My administrator has been participating in the #LeadLap ANCHOR conversations challenge and it has been awesome.
I am incredibly thankful that she took on this challenge and already feel as though I have become a better educator because of it. Not to mention I’m smiling even more than usual which is always good. My co-worker then started having ANCHOR conversations with her students.
This challenge has allowed me to do some reflecting on my own when it comes to the art of feedback. I feel as educators we crave feedback or at least someone taking a moment to either praise or ask you how you did that. I know that providing my students with ongoing and effective feedback is just as important! During my student teaching experience, my cooperating teacher reminded me that I need to remember students crave feedback just as much as adults do. I feel we often get bogged down with all that is on our plate that we forget to stop and take a moment to reflect, provide feedback, and notice something wonderful. We need to remember that if we have full plates, so do our students. We need to pause and take a moment to really notice and appreciate each student. This can feel daunting because we often, as Donalyn Miller states, turn conferencing with students into a math problem. We have to get through this many students in this amount of days or we have failed. However, we need to instead think of this as on-going and constant. Once you are done you start again. There is no failing.
When giving students feedback for learning, I have learned that it needs to be instant, constant, and ongoing. Students need to hear from us early, often, when they start, when they finish, and during the process. Feedback needs to have a focus. For example, when I am conducting content conferences during writer’s workshop, I only focus on what the writing does: the content and words of their piece. In editing conferences, I look only at conventions. This allows for students who excel in these areas to feel praise and students who may not excel, not feel as overwhelmed. I have loved the whole concept of CFAs (common formative assessments). Quick ways to check in on my student’s progress. My coworker came up with the idea of laminating index cards. Students record thoughts on the card and then put back in a central location. I take a quick glance and can instantly tell which students grasped concepts and which students need extra support. I love being able to have this quick way to assess, so I can then focus on providing my students with effective feedback on their learning.
I also love using my blog as a way to provide feedback on learning.
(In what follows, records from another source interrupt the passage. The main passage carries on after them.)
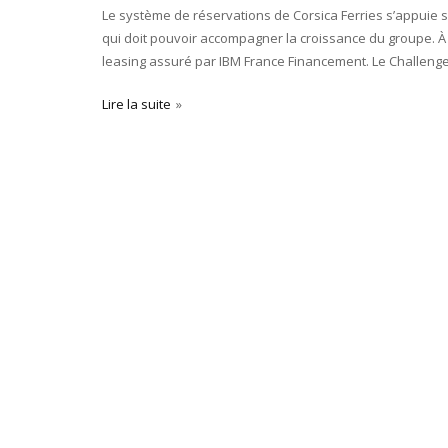
Le système de réservations de Corsica Ferries s’appuie 
qui doit pouvoir accompagner la croissance du groupe. À 
leasing assuré par IBM France Financement. Le Challenge
Lire la suite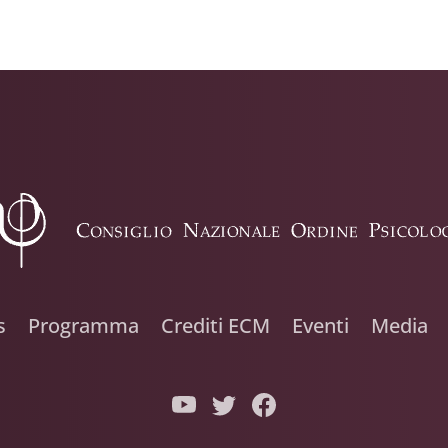
s
Programma
Crediti ECM
Eventi
Media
When I flip the classroom and post videos to watch on the blog, students then are required to post a comment that either answers a problem with in the video or relates to the video. I have made it a goal this year to then respond to each student’s comment. Within the comment, I try to highlight something they did well as well as pose a question that is related to that particular student’s growth. The questions will range in level of difficulty depending on the needs of that student. I feel this has increased student engagement and participation which then in turn has impacted our learning.
In February, I will embark on a 1:1 pilot using Google Touch Chromebooks in my classroom. I am looking forward to learning and discovering even more ways I can provide fabulous feedback for learning.